La leggenda Steven Bradbury compie 20 anni

Olimpiadi invernali di Salt Lake City del 2002. Questa è la data che ha reso celebre in tutto il mondo un atleta australiano di Brisbane. La disciplina in questione era lo short track, uno sport ovviamente poco praticato e diffuso nella tropicale località australiana. Nonostante ciò Bradbury nel 1994 riuscì addirittura a portare alla sua nazione la prima medaglia olimpica delle discipline invernali. Un bronzo dietro l’Italia e gli Stati Uniti nella staffetta short track.

Purtroppo per Steven l’apice della sua carriera corrispose con un grave infortunio. Nello stesso ’94 infatti egli cadde e la lama di un altro atleta gli provocò un taglio di 111 punti e la perdita di oltre 4 litri di sangue. Lo stesso atleta ha più volte detto di essere sopravvissuto.

Negli otto anni successivi Bradbury sostenne finanziariamente la sua passione per lo short track, avviando un’azienda che fabbricava pattini da ghiaccio. Li fabbricava anche per i suoi stessi rivali. E arrivò alle olimpiadi invernali del 2002 con la consapevolezza che per lui era un grande traguardo anche solo esserci. Infatti nessuno gli dava, giustamente, credito.

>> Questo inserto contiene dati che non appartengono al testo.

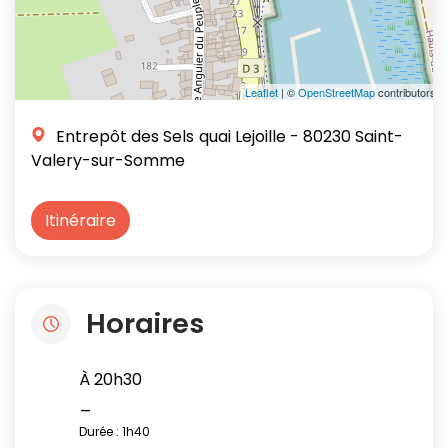
Leaflet
| ©
OpenStreetMap
contributors
Entrepôt des Sels
quai Lejoille
- 80230 Saint-
Valery-sur-Somme
Itinéraire
Horaires
À 20h30
_
Durée : 1h40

Così ebbe inizio la sua avventura. Nei quarti di finale arrivò terzo, ma il secondo venne squalificato per ostruzione e lui ne prese il posto. Alle semifinali tre dei cinque atleti in gara caddero e Steven si classificò secondo. Per la prima volta nella sua carriera era in una finale olimpica.

Alla finale non era praticamente nemmeno dato come vincente, dato che gli sfidanti erano tutti plurimedagliati. Il cinese Li Jiaju con dieci medaglie d’oro in carriera, il canadese Mathieu Turcotte con tre e lo statunitense Apolo Ohno con due. Ovviamente l’australiano non ne aveva.

Bradbury si impegnò a rispettare la sua strategia, ovvero di fare la sua gara. Sapeva di essere inferiore agli altri e quindi decise che per lui quella gara era una passerella, la vittoria era già esserci. Accadde l’incredibile: quattro atleti su cinque (tutti gli sfidanti dell’atleta australiano) caddero all’ultima curva. L’Australia vinse la sua prima medaglia d’oro alle olimpiadi invernali della storia.

Vinse l’ultimo a restare in piedi, che fu anche il titolo della sua successiva autobiografia “Last man standing”. Alla fine di quelle olimpiadi Bradbury aveva coronato un successo che nemmeno aveva mai sognato. Ritorno in patria da eroe (le poste australiane gli dedicarono anche un francobollo in cui mostrava la sua medaglia d’oro) e si ritirò dall’attività agonistica.

In questi venti anni Steven Bradbury è diventato un apprezzato relatore motivazionale, comico, speaker e animatore. Ha presenziato a oltre 1350 conferenze ed eventi in giro per il mondo. Le sue imprese sportive sono ancora un esempio e un monito per tutti, una fonte inesauribile di ispirazione per le persone in ogni angolo della Terra.

Ultimo esempio in ordine cronologico è stato il post di Arianna Fontana, dopo aver raggiunto l’argento nei 1500 ai Giochi invernali di Pechino 2022. “Tutti quelli che conoscono la tua storia sanno che sei un esempio di resilienza, determinazione e coraggio. È stato e sarà sempre un grande momento del nostro sport (e non solo)”, ha scritto l’atleta italiana.

D’altronde, come sosteneva il giocatore di baseball statunitense Babe Ruth: “Non puoi battere la persona che non molla”. Steven Bradbury sicuramente non ha mai mollato un centimetro e questo resterà ben più a lungo della medaglia vinta.